Pour interpréter ces pages, très rares au concert, Yves Petit de Voize, le toujours inspiré directeur artistique du festival, a fait appel à des interprètes d’exception, de renommée internationale ; aux fondateurs du festival il y a plus de vingt ans, qui acceptent de revenir sur le terrain de leurs débuts : Nicholas Angelich et Renaud Capuçon. Le premier est principalement sollicité dans le premier mouvement, le second dans le deuxième, les deux animant le troisième. Le toucher de Nicholas Angelich est toujours aussi précis et puissant, par exemple dans le Rondo final, lorsqu’il faut laisser résonner le piano, notamment lors des derniers accords qui ne laissent qu’un petit espace à la voix fluette du violon. Sa virtuosité reste assez confondante. Renaud Capuçon livre quant à lui un discours effusif, lyrique, annonciateur du Concerto à la mémoire d’un Ange. Sa rondeur, son aisance et son intensité lumineuse font passer l’aridité apparente de ces pages, la pédale généreuse du pianiste allant dans le même sens. Mais on ne saurait oublier la part essentielle jouée par l’Ensemble Ouranos et Pierre Dumoussaud à la direction, absolument exceptionnels. On entend par exemple rarement de tels cors. Il faut encore remercier Yves Petit de Voize d’être parvenu à monter une telle œuvre et avec de tels artistes sachant surmonter ses innombrables difficultés et présentant une telle cohérence. Lors de son propos initial, il avait d’ailleurs indiqué que le projet lui tenait à cœur depuis longtemps, Pierre Boulez ayant été approché à cette fin ; en vain.

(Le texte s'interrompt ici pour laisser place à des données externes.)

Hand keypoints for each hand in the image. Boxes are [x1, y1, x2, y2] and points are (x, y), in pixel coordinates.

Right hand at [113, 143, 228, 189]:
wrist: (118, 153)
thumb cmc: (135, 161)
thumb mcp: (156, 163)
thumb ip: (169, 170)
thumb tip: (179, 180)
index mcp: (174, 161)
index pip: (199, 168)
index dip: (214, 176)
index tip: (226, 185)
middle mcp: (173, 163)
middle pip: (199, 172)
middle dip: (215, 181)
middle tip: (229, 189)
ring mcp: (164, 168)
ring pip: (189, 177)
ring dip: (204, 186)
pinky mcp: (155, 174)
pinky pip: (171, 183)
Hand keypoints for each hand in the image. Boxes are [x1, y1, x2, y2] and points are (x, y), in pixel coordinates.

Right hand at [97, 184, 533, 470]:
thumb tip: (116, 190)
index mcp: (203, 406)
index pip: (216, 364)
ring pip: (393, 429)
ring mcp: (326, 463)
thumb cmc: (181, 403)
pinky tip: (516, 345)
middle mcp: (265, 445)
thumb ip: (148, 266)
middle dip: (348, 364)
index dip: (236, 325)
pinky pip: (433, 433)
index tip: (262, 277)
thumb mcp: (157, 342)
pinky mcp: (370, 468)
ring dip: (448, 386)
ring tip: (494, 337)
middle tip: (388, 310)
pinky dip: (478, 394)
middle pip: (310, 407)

La suite du concert demeurait sur les mêmes hauteurs interprétatives mais sur des sommets fort différents. Nicholas Angelich et Renaud Capuçon jouent en effet en bis l’Allegretto grazioso final de la Deuxième Sonate pour piano et violon de Johannes Brahms. On y retrouve le sens de l’architecture du pianiste, plutôt en retrait au demeurant, et le charme du violoniste. Le morceau rassurait ainsi immédiatement et constituait en quelque sorte une introduction aux pièces d’Antonín Dvorák (1841-1904) constituant la seconde partie du concert et qu’Yves Petit de Voize, à l’issue de ses remerciements, obligés pour un dernier concert, avait présentées comme « ramenant à la vie »...


Les Quatre pièces romantiques (1887), aussi faciles que vides, permettent d’apprécier le legato somptueux de Renaud Capuçon avant de retrouver une partie de l’Ensemble Ouranos, Victor Julien-Laferrière – dix ans de festival cette année – au violoncelle et Simon Guidicelli à la contrebasse pour la Sérénade (1878) du compositeur tchèque. La prestation est d’autant plus remarquable que l’ensemble n’est dirigé par personne. C’est le simple plaisir de jouer qui guide les artistes et cela s’entend. On termine finalement le festival de la façon la plus souriante possible grâce à ces thèmes populaires parfaitement enlevés et relevant parfois de l’harmonie municipale, la farandole finale n’étant pas exempte d’une certaine ironie. Le public, au milieu duquel avait pris place Nicholas Angelich après une accolade remarquée avec le maire de la ville, est évidemment ravi. Les musiciens ne se font pas prier pour rejouer le dernier mouvement, encore plus rapidement mais sans déraper pour autant.


Si le festival de Pâques s’achève de façon aussi superbe, pas de panique : se pointe à l’horizon de la mer deauvillaise le seizième Août musical, du 29 juillet au 12 août prochains. Sa programmation, de Bach à Thomas Adès devrait encore satisfaire un large public, la soirée du 9 août consacrée à la musique sud-américaine devant d’ores et déjà être marquée d’une pierre blanche.